Эммануил подошел к камере, осторожно потрогал серую, холодную поверхность. Как же объяснить, воплотить в сухие слова, фразы, то, о чем он мечтал, что представлял, чувствовал…

— Понимаешь, я хочу, очень хочу увидеть идеальное общество. Дело всей моей жизни. Возможно, не знаю, в этом нечто от гордыни, тщеславия, но… я уже представляю его. Люди, освободившись от гнета зависти, оков борьбы за существование, страха перед будущим, да что там будущим — настоящим, когда отпадет надобность ежедневного, в прямом смысле, добывания пищи, канет в Лету опасение, что сосед, или друг, едва отвернешься, зазеваешься, воткнет нож в спину, когда родители не станут — не будет причины, смысла, изводить себя по поводу детей-подростков, задерживающихся на вечеринке… Ах, как я хочу его увидеть. Люди, свободные люди всецело посвятят себя самосовершенствованию, они отыщут, должны найти, истинное место человека, как вида, в этом мире. Не хищника, разрушителя, так называемого — венца эволюции, на самом деле венчающего лишь пищевую цепочку, а полноценного звена, проводника между материальным и духовным, сакральным и обыденным. Как представлю это — мороз по коже. А как представлю, что не увижу, свершится без меня, так и вовсе худо.

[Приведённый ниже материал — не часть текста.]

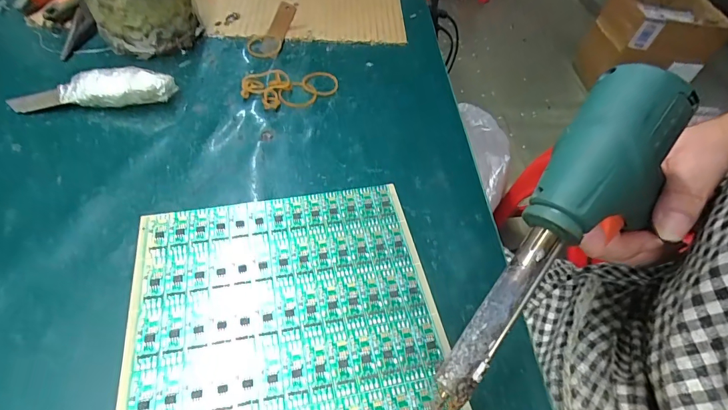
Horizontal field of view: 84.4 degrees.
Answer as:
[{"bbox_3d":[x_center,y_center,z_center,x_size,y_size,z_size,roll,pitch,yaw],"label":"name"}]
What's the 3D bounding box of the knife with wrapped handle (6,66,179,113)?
[{"bbox_3d":[-0.210,-0.089,0.310,0.120,0.026,0.023,-3,53,-7],"label":"knife with wrapped handle"}]

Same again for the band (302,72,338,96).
[{"bbox_3d":[-0.038,-0.107,0.352,0.031,0.004,0.032,2,52,-3],"label":"band"}]

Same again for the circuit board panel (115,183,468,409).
[{"bbox_3d":[-0.040,0.072,0.213,0.162,0.004,0.190,-8,53,-10],"label":"circuit board panel"}]

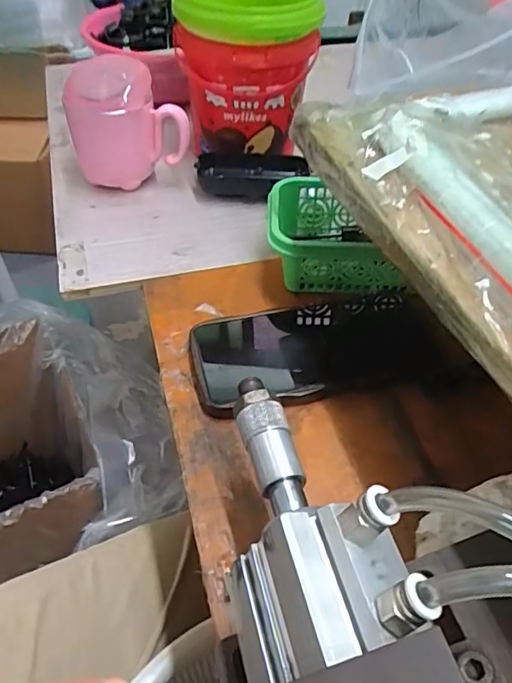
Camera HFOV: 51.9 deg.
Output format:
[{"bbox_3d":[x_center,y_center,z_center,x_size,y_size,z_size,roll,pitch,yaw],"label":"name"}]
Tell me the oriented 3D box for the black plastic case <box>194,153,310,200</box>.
[{"bbox_3d":[-0.003,-0.163,0.519,0.106,0.026,0.045,2,47,0],"label":"black plastic case"}]

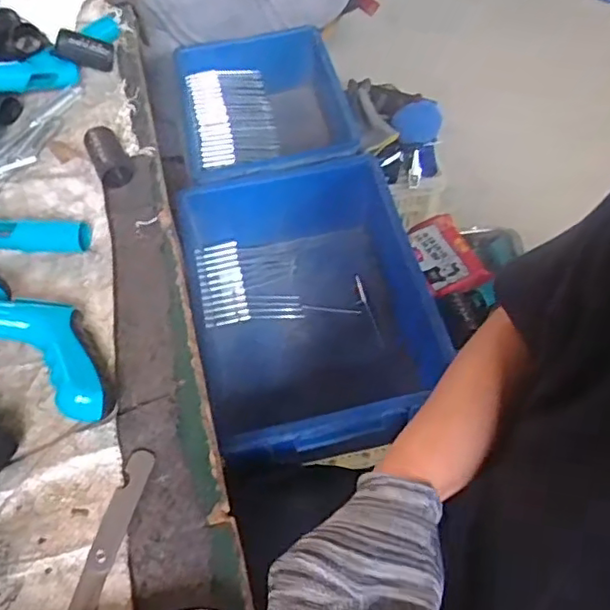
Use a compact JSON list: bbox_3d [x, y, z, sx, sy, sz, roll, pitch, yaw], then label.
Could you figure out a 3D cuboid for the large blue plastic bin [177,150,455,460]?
[{"bbox_3d":[0.004,-0.004,0.832,0.296,0.162,0.425,-12,57,-9],"label":"large blue plastic bin"}]

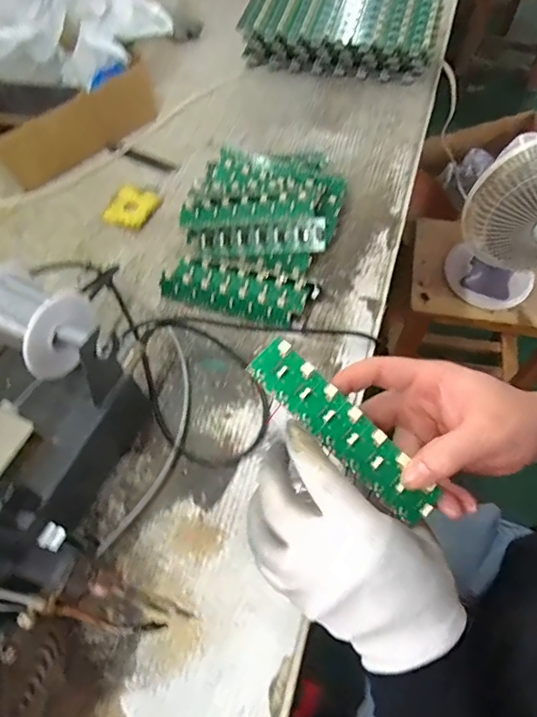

— Многим же ты налюбуешься, очнувшись после многолетнего сна полным идиотом… или частичным…

— Именно поэтому, камера останется секретом. Я лягу в нее сам. Подвергать чью-либо жизнь опасности, пусть и добровольца, я не вправе. А таких волонтеров-жертвователей, только кликни, набежит не один десяток. Они уже считают меня кем-то, вроде мессии, — как всегда, коснувшись больной темы, голос допустил нотки раздражения.

— Картина, нарисованная тобой, радует и впечатляет. Как картина — предмет, которым любуются на расстоянии. Не думаю, что взлелеянное в мечтах общество возможно. Люди — всегда люди, мы уже говорили об этом. Тысячелетия истории, человеческой истории учат нас — идеального общества не было, нет, нет и, почти наверняка, не будет.

— Историю делают люди! Именно по этой причине, мы отринули общество.

— Ты — идеалист.

— Нет — реалист.

— Идеалист, и не спорь — время рассудит. Но ты мне нравишься. Твои слова, главным образом оттого, что ты веришь в них сам, они… не знаю, затягивают что ли. Но не легче ли было для построения этого самого идеального общества организовать религию. Знаю, что ты о ней думаешь, — возбужденный Шабровски начал широко шагать перед камерой, — однако, рассуди сам — объявляешь себя богом, оставляешь заповеди, какие надо, и чтобы в сторону — ни ногой, ни пол взглядом, и бац — лет через сто, получаешь свое гармоничное общество.

— Религия — оковы ритуалов, тирания священников. В том-то отличие, я не хочу втискивать мои слова в жесткие рамки догм. Я лишь даю направление, толчок, дальше — сами.

— Без догм нельзя, иначе их придумают.

— Согласен. Иисуса, Будду тоже поначалу почитали как учителей, теперь преклоняются перед богами. Все дело в двусмысленности их высказываний. Я такую ошибку не допущу. Законы будут, куда ж без них, но четкие, ясные, вроде заповедей, ведь «не убий» не истолкуешь иначе. Хотя и с заповедями не все чисто, в том же христианстве из десяти только шесть устанавливают моральные нормы, остальные направлены на почитание бога.

— Предмет для подражания.

— Хоть ты не сыпь соль на рану.

Эммануил твердо знал — один из законов будет касаться его, так называемой, божественности.

***

Но не все одинаково приняли ниспосланное свыше.

Были и те, чья воля пошатнулась, и заблудшие.

Ибо сказано в Заветах: «И на старуху бывает проруха».